Elogio del formaggio
Da mangiare sempre a fine pasto. Accompagnato da miele, frutta o mostarde. E servito, talvolta, anche a temperatura ambiente
MALEDIZIONE AL FRIGORIFERO E AL MATRIMONIO CON IL PANE
Temperatura, conservazione, abbinamenti e fretta sono le cause più comuni dei piccoli errori che si possono fare quando si mangiano formaggi. Ecco, secondo un grande esperto come Andreas Österreicher (diplomatosi “sommelier dei formaggi” in Austria, ora responsabile qualità della Federazione latterie di Bolzano) quattro passaggi da evitare:
1
Mangiarlo freddo. Normalmente i formaggi vengono mangiati poco dopo essere stati tolti dal frigorifero e invece si dovrebbero consumare intorno ai 1416 gradi di temperatura, quelli freschi; e addirittura a temperatura ambiente, fino a 25 gradi, gli stagionati. Solo così possono riemergere tutti i sapori, che sono ricchissimi, soprattutto per quanto riguarda i formaggi di malga provenienti da mucche allevate solo con fieno di montagna.
2
Divorarlo in fretta. Per assaporare davvero un formaggio di qualità non bisogna masticarlo in fretta, ma lasciare al palato tutto il tempo necessario per valutare la gamma dei sapori.
3
Conservarlo sottovuoto. Anche se è un’ottima tecnica di conservazione, particolarmente indicata in caso di trasporti lunghi, la sotto-vuotatura priva comunque i formaggi ai alcuni dei sapori originari: non bisogna mai dimenticare che il formaggio è un organismo vivo e delicato.
4
Abbinarlo al pane. Molti formaggi a lunga stagionatura non vanno assolutamente mangiati con il pane, i cracker o altri farinacei, che ne uccidono un po’ l’impatto. Meglio con il miele, ai millefiori soprattutto, ma anche, in casi particolari, il miele di castagno e alcune mostarde, purché in piccole dosi; per formaggi freschi va benissimo l’abbinamento con la frutta, per esempio i bocconcini di mozzarella con le fragole.

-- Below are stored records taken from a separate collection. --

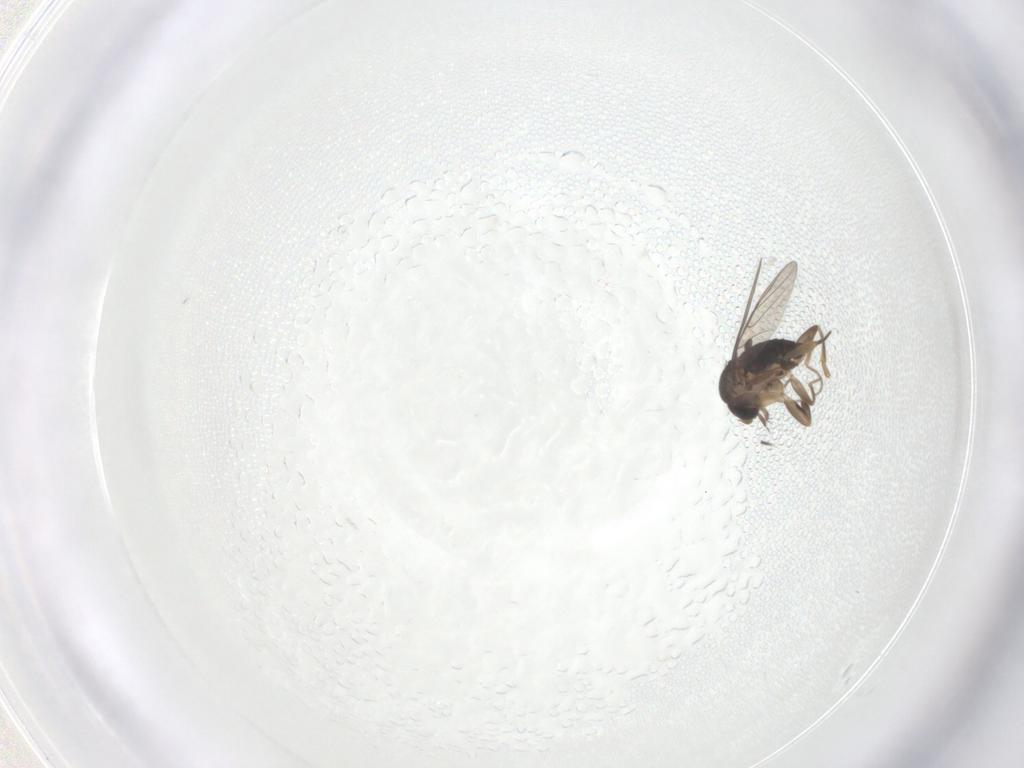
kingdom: Animalia
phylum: Arthropoda
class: Insecta
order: Diptera
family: Phoridae
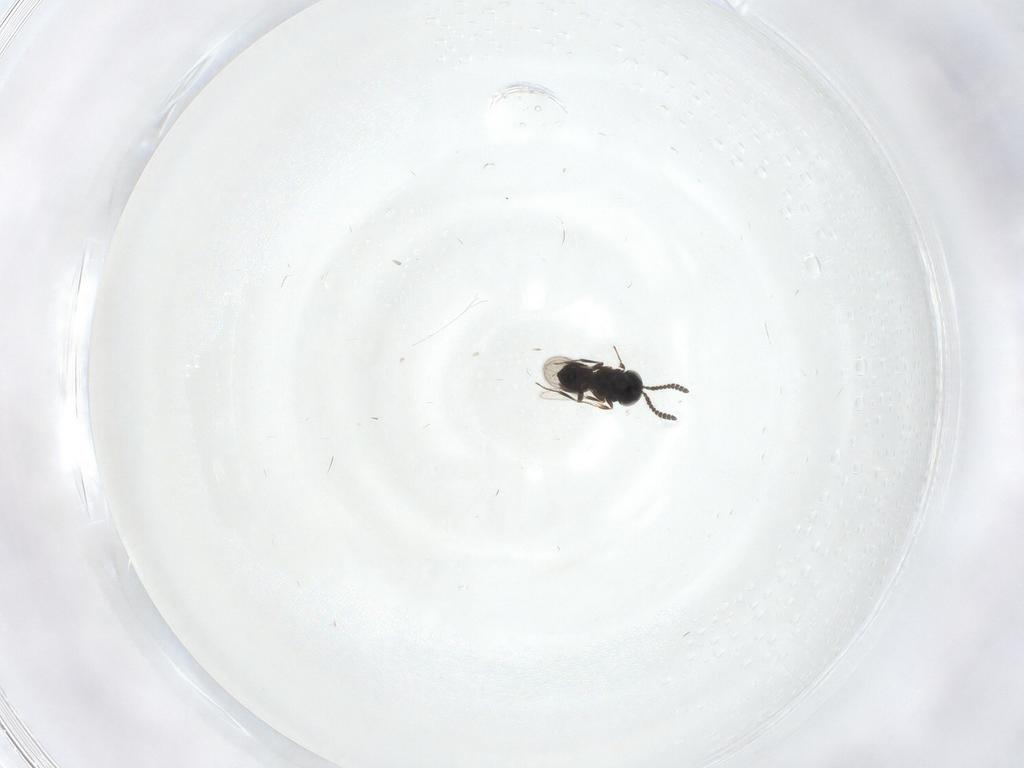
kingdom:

Quando si chiamava solo “mozza” era fatta per evitare guai
Cominciano a essere significative le quote di produzione al Nord anche per quanto riguarda la mozzarella di bufala, le cui origini storiche sono indiscutibilmente rintracciabili in Campania, tra il casertano e la piana del Sele, complici anche i disastri ecologici perpetrati dalle mafie in queste floride terre. Resta intatta l’etimologia dal napoletano del nome stesso. A lungo nei secoli questo delizioso formaggio filante si è chiamato solo “mozza”, antico sostantivo femminile di origine deverbale, da “mozzare”, per l’uso di legare a metà il cacio o di tagliarlo in due per ricavarci quelle che appunto, con un diminutivo che è entrato in uso già dal lontano 1400, si chiamano mozzarelle. Secondo l’agronomo Ottavio Salvadori Del Prato, autore di alcuni libri di riferimento in materia di formaggi (insegna alla scuola superiore di specializzazione lattiero casearia di Lodi), la mozzarella sarebbe nata per trasformare subito, con la filatura a caldo, che ne riduce subito l’acidità, il latte munto dalle bufale in Campania, dove le alte temperature
medie ne rendevano impossibile la conservazione.
Sorpresa, la mozzarella è un prodotto chiave del Nord!
A proposito di mozzarella, è quasi da non credere che i principali produttori e distributori italiani siano ormai al Nord: il marchio italiano che ha scalato le classifiche di vendita negli ultimi anni, soprattutto per quanto riguarda il consumo professionale nelle pizzerie, è la Brimi, acronimo dal tedesco Brixen Milch, la latteria cooperativa di Bressanone. Quest’azienda che ha sede ai piedi di un comprensorio sciistico tra i più importanti, Plan de Corones, realizza ormai l’80 per cento del fatturato con le varie tipologie di mozzarella. Combinazione, per quota di mercato, l’altra azienda italiana che copre grandi quote di mercato nella mozzarella è nata a Bologna, ed è la Granarolo. Per non dire della Santa Lucia, Galbani, che viene prodotta nel più grande stabilimento europeo di mozzarelle, in quel di Corteleone, provincia di Pavia, ed è ormai solidamente sotto il controllo dei francesi del Groupe Lactalis, con base a Laval, nel dipartimento della Mayenne, Loira del nord.